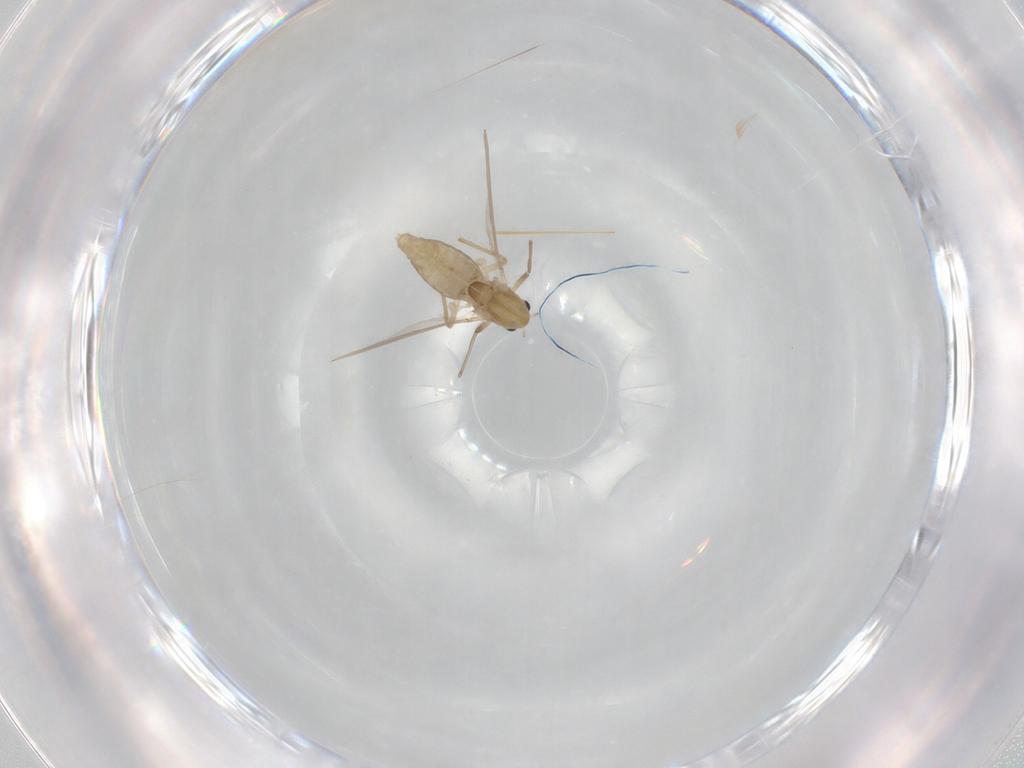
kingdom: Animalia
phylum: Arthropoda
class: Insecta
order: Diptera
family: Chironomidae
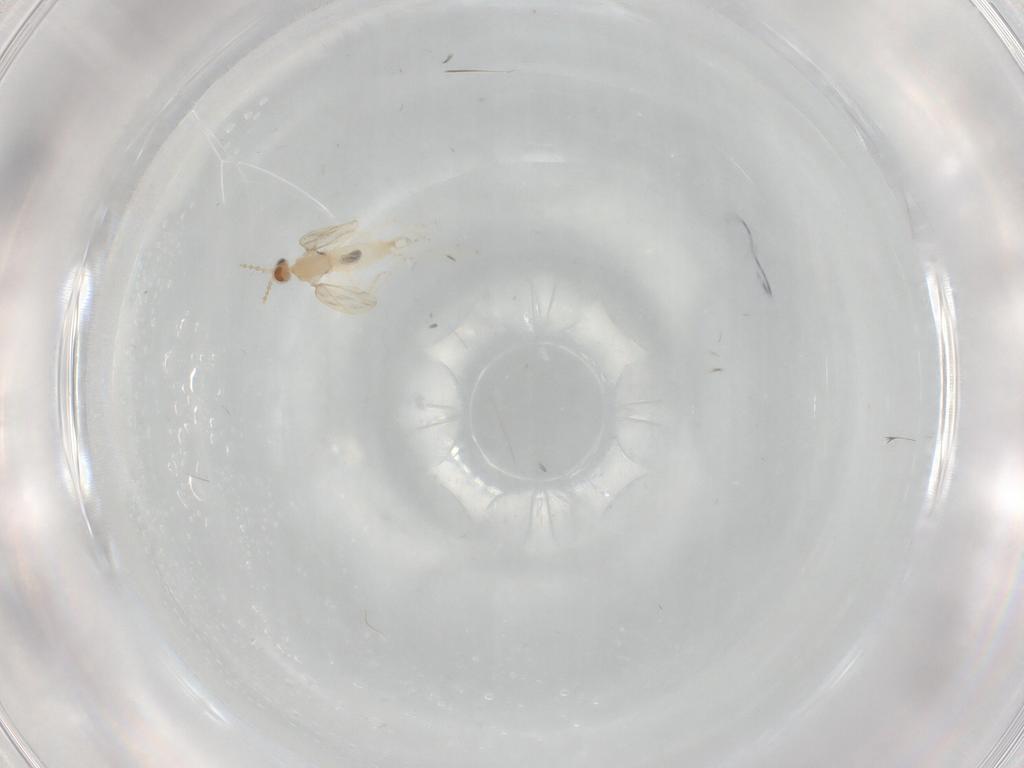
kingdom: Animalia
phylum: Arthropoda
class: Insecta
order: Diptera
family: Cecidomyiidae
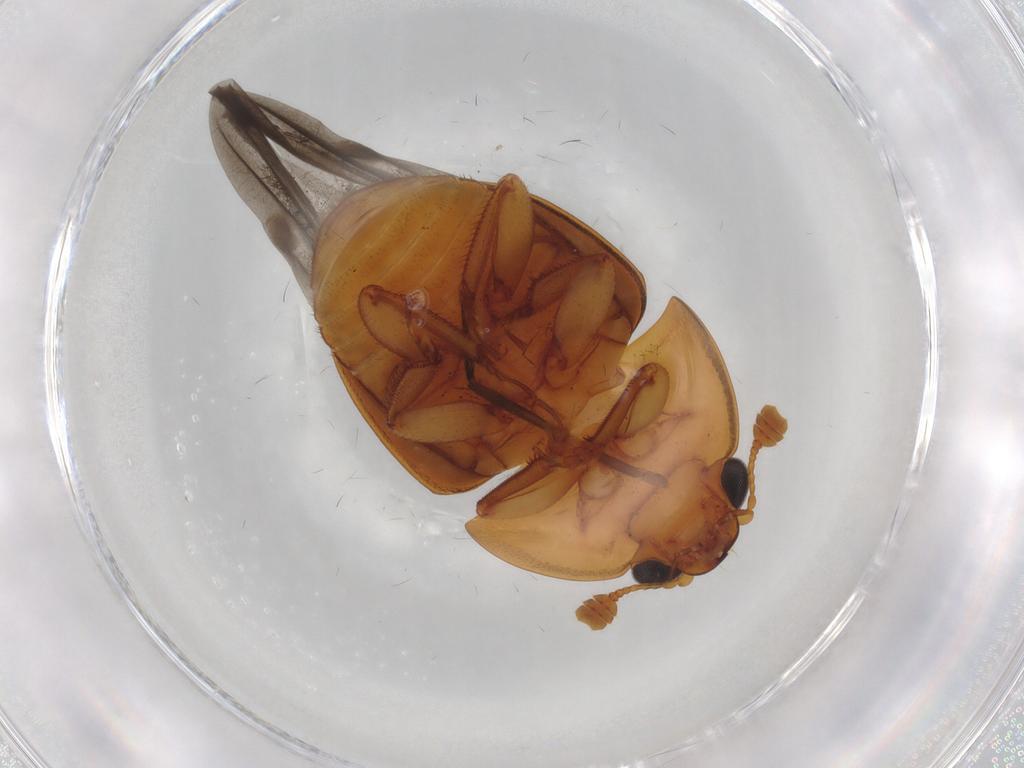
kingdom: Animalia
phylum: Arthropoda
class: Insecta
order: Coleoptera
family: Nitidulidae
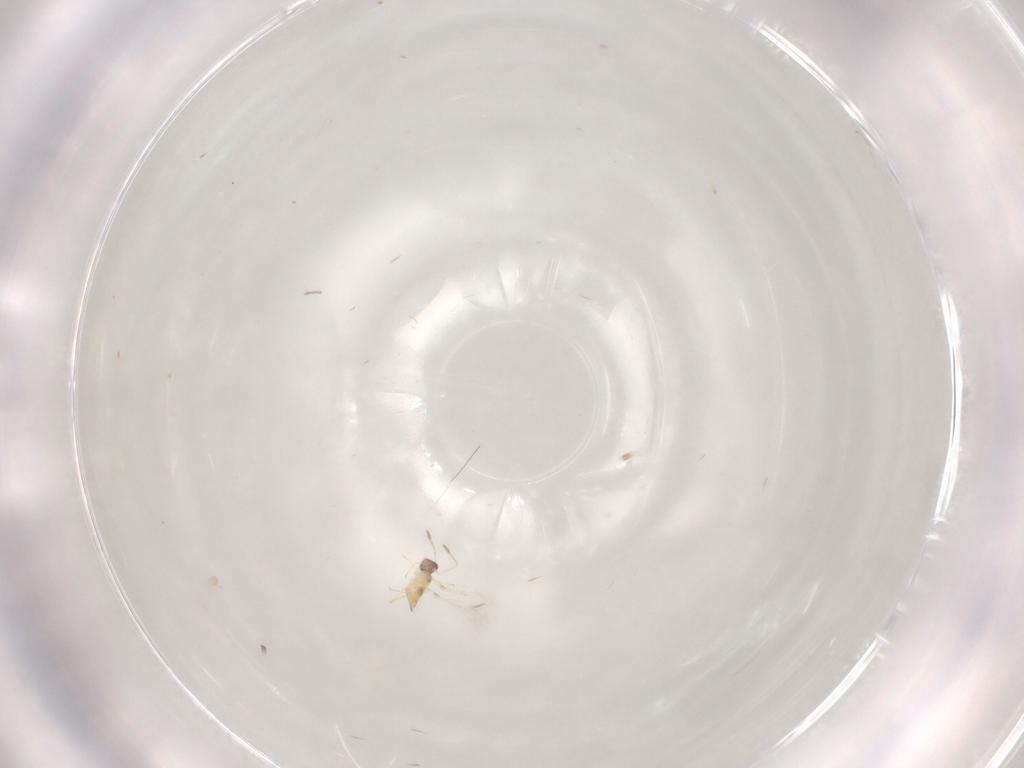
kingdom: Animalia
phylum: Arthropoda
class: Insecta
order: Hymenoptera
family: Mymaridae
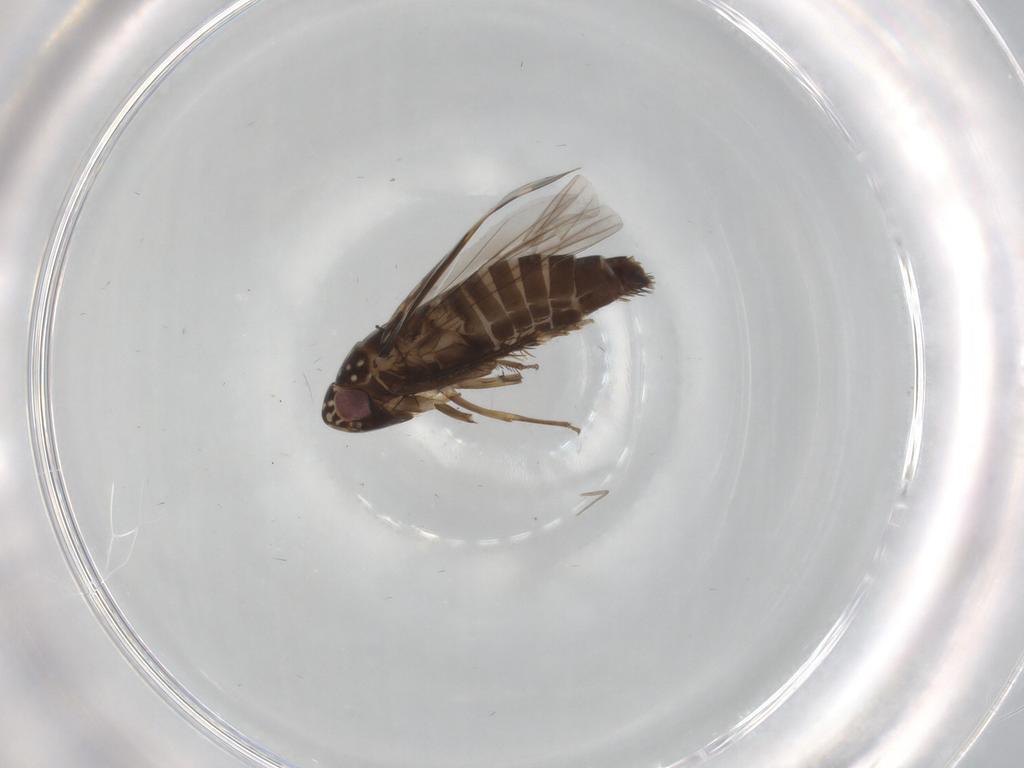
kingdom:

> **Цель упражнения**: Перепишите весь список выше слово в слово, от начала до конца. Изображения в ответ не включайте.

> **Ответ к упражнению**:
kingdom: Animalia
phylum: Arthropoda
class: Insecta
order: Diptera
family: Chironomidae
kingdom: Animalia
phylum: Arthropoda
class: Insecta
order: Diptera
family: Cecidomyiidae
kingdom: Animalia
phylum: Arthropoda
class: Insecta
order: Coleoptera
family: Nitidulidae
kingdom: Animalia
phylum: Arthropoda
class: Insecta
order: Hymenoptera
family: Mymaridae
kingdom:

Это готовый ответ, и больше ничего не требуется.